See my post from a previous discussion thread
Well no, Lenin wasn't the paranoid mass-murderer Stalin was and I don't think he would have unbalanced the Soviet economy quite so heavily away from consumer goods and towards military industries. But Lenin was much worse for Russia's economy, taken in the round, than Stalin was. War Communism nearly destroyed Russian industry. By 1929 Russia's industrial economy was only back to 1914 levels and there was some industrial growth between 1914-17 mainly in heavy industry. So Lenin left Russia a less economically developed country than he found it. Doesn't matter if the SRs/Provisional Government go more slowly than Stalin did, they don't have a 60% reduction in the size of the industrial economy to contend with and are starting from a higher initial base. They may be climbing the ladder more slowly but they didn't fall off the ladder and have to start again at the bottom.
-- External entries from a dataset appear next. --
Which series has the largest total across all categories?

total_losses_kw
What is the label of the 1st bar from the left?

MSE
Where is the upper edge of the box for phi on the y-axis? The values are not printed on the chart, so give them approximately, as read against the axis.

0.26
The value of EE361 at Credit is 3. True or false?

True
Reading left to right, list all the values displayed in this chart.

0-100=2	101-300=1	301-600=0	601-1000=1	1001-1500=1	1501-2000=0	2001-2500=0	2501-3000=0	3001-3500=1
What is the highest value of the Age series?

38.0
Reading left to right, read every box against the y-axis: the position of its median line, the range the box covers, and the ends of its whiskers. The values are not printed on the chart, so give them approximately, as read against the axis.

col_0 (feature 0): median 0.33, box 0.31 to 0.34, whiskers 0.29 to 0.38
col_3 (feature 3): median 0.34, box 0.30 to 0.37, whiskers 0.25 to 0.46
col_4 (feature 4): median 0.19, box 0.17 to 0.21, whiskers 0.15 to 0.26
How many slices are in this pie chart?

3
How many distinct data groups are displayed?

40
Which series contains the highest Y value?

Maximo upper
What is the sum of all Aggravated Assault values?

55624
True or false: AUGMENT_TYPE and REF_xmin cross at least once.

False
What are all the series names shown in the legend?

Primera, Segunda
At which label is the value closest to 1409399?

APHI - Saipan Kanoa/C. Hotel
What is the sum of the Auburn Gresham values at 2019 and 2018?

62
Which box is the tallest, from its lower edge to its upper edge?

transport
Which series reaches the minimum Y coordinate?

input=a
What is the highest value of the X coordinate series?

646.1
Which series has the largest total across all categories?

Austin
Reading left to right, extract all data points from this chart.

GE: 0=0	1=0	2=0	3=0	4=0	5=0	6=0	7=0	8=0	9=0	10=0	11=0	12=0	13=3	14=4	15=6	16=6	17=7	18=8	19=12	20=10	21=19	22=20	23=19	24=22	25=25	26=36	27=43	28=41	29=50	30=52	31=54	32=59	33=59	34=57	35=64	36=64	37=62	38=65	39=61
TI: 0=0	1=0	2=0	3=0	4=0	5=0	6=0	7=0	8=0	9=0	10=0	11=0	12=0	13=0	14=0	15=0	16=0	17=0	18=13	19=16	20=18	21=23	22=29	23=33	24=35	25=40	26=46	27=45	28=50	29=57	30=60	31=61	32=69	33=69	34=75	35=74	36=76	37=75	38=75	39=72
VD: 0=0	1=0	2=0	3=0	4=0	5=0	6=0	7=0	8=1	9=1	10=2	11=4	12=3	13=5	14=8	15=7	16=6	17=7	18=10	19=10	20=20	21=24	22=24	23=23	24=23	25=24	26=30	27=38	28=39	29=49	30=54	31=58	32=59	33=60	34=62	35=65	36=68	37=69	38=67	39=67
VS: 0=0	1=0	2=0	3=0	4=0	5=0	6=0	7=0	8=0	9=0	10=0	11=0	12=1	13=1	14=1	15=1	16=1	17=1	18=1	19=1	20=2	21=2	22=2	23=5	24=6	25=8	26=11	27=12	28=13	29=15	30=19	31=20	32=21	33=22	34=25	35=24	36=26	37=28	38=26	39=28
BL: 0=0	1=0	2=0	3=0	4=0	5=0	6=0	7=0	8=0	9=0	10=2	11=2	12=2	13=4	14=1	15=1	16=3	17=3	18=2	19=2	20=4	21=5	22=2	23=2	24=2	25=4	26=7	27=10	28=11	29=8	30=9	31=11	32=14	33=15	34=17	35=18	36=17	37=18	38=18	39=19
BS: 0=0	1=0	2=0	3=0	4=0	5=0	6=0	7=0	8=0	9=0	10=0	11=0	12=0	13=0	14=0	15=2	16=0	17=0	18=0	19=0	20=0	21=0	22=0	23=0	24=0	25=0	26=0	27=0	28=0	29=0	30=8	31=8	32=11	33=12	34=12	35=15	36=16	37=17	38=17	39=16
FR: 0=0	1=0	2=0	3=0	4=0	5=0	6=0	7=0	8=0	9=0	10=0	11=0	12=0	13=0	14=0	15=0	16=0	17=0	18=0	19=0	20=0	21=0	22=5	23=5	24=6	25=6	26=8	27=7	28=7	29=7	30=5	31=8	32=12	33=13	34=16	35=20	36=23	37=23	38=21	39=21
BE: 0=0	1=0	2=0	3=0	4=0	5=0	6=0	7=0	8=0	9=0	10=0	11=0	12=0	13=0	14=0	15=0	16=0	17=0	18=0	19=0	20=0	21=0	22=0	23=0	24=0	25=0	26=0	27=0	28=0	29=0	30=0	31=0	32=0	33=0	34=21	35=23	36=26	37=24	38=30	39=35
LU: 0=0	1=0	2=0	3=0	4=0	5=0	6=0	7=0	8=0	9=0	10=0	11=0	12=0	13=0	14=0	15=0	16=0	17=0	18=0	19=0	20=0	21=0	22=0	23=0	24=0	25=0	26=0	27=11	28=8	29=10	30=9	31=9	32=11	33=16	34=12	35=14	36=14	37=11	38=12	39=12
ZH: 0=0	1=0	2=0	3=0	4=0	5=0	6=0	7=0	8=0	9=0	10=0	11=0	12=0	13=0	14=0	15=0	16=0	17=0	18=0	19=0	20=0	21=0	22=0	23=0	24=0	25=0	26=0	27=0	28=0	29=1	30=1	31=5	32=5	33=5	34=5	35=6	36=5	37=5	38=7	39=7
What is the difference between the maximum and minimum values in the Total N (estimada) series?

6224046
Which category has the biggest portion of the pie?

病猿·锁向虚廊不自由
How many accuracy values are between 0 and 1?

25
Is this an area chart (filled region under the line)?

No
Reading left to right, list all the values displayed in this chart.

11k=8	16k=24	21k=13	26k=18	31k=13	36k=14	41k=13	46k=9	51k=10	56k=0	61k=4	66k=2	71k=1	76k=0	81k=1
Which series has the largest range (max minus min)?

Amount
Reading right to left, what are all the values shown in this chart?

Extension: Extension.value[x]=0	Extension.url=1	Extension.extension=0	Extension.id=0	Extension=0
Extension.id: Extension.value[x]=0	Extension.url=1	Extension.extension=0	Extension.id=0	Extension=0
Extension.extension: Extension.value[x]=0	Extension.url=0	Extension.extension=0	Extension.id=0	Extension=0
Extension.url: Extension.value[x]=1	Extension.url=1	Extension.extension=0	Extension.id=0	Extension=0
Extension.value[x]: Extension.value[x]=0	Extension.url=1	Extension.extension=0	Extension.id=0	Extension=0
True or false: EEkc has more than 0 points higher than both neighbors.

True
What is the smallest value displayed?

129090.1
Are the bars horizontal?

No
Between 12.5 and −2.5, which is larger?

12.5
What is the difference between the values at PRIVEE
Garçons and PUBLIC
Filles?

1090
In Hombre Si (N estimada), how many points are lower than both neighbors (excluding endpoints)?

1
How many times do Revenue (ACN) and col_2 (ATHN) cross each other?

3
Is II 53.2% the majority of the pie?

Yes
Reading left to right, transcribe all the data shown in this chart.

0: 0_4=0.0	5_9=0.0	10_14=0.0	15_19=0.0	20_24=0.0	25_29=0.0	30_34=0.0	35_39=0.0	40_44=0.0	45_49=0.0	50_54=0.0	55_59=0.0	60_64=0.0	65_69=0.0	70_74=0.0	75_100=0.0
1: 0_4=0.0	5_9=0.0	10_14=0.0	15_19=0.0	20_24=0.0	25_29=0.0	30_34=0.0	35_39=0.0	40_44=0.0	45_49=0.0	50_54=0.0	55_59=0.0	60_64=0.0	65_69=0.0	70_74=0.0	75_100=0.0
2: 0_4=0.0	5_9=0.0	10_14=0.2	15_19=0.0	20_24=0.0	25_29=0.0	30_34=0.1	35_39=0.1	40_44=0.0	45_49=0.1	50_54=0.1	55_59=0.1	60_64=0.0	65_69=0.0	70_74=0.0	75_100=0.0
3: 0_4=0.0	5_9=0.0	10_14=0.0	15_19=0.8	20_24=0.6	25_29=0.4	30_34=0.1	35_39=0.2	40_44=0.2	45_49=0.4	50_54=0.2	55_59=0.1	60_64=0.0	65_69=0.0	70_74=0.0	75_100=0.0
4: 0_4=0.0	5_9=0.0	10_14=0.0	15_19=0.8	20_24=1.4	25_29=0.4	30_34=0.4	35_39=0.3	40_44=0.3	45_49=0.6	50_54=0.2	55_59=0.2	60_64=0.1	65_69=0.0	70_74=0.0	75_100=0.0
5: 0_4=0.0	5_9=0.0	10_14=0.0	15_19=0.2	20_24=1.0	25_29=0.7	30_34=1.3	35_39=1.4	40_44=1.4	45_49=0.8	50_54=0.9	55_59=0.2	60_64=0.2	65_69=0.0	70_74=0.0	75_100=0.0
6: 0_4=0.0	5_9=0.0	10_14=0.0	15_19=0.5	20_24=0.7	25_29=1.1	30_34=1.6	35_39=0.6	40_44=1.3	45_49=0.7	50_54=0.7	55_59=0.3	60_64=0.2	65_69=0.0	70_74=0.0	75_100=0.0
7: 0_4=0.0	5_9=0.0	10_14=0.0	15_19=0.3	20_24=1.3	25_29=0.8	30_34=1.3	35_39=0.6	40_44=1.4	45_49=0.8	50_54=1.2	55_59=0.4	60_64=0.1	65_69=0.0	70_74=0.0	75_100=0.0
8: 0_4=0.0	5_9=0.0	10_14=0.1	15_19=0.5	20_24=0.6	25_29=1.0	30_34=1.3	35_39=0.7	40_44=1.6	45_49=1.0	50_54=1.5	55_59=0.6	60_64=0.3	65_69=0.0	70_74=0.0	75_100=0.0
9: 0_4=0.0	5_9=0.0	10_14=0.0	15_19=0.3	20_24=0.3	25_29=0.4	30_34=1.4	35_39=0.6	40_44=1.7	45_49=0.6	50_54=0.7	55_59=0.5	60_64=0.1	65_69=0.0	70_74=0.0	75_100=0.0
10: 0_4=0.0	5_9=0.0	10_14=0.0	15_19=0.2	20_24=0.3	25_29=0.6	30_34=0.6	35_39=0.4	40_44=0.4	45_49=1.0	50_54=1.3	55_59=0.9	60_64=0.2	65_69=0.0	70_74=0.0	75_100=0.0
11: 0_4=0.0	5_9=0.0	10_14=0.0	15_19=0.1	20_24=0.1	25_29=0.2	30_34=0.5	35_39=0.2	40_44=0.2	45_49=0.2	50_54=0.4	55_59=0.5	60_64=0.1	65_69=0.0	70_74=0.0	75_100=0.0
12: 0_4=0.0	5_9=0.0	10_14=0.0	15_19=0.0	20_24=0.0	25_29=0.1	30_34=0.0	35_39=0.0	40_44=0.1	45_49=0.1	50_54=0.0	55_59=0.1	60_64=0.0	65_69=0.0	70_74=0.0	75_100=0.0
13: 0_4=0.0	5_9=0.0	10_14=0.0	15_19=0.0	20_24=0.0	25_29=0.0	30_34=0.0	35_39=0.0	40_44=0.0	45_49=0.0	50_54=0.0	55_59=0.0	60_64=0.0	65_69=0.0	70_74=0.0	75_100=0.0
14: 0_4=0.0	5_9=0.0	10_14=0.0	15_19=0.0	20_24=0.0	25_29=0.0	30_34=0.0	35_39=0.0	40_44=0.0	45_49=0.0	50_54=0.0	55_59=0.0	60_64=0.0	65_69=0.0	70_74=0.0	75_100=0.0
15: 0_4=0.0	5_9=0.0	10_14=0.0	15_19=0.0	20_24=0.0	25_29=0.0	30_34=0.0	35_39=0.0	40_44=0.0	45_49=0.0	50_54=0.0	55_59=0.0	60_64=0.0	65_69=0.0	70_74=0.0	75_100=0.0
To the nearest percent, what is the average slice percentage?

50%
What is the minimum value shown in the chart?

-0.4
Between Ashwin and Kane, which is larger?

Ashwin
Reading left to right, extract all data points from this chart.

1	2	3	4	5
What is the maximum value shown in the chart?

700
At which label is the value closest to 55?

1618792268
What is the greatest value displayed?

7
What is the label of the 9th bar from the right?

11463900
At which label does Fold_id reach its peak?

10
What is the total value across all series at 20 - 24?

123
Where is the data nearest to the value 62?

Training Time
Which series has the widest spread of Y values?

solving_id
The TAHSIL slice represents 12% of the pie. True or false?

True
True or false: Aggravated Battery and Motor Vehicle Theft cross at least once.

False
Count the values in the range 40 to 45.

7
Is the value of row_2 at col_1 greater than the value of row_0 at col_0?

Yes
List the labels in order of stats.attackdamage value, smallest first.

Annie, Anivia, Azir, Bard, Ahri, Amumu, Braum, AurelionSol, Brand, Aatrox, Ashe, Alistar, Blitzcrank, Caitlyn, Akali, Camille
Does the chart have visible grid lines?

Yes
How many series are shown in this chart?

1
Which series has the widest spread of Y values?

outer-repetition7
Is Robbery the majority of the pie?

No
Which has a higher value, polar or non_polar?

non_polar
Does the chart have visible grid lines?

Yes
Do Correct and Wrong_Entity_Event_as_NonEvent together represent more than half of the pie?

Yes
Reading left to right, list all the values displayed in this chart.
There would be ongoing political unrest yes if any of those groups come to the top but there wouldn't actually be economic shrinkage as OTL. And all of those groups are military modernisers. No matter how reactionary, they all want to build tanks, armoured cars, machine guns, battleships and submarines and want field radios for their troops. They aren't about to reimpose serfdom. Civil and industrial unrest will die down post war because peace and bread (if not land) will still be delivered. Yes, probably some pogroms and forced emigration but no Great Purges. There was plenty of anti-Semiticism in the OTL USSR and a friend brought up there told me that there were also quite a few incidents that would be characterised as race riots in the West in the Caucaus, Kazakhstan and Siberia - they just weren't reported in the Soviet media. The "Hard White" will be ruthless and hold life cheap but they would I think represent the best of Stalin rather than the worst. They wouldn't be ideologically paranoid, nor would they be as pathologically personally paranoid and would have no political objections to bankers and non-Marxist economists. Or to overseas trade and external investment. And while they might censor the press they are unlikely to waste huge resources on ensuring that scientific journals or a beekeeper's magazine display the right level of ideological purity. National rights wouldn't be great I agree but the main drivers for woman's rights in the twentieth century are still there - the typewriter, the need for skilled machinery operatives and the need for increasingly highly trained nurses.
Again, you are unduly pessimistic about a "Soft White" victory. Yes there would be analogies with Weimar (though Weimar wasn't as unstable as its detractors often claim and would have had a fighting chance of survival with a President other than Hindenburg). But, unlike Weimar, you wouldn't have had somewhere between 45%-50% of the population wanting the monarchy back. Unlike the Hohenzollerns the Romanovs had managed to discredit themselves with at least 70% of the Russian people. Russia had no War Guilt clause and no repariation payments. They might well want Poland, Finland and the Baltics back but no (even arguably) ethnic Russian territories had been lost (unlike Danzig, Saarland, Silesia or the Polish corridor). And whoever gets to rule at the point where the automobile, tractor, sewing machine and radio become widely affordable will pick up a certain amount of popularity. And the lack of an insistence on autarky and consequent foreign trade will bring in imported consumer goods. And no food shortages and a moderately efficient service sector.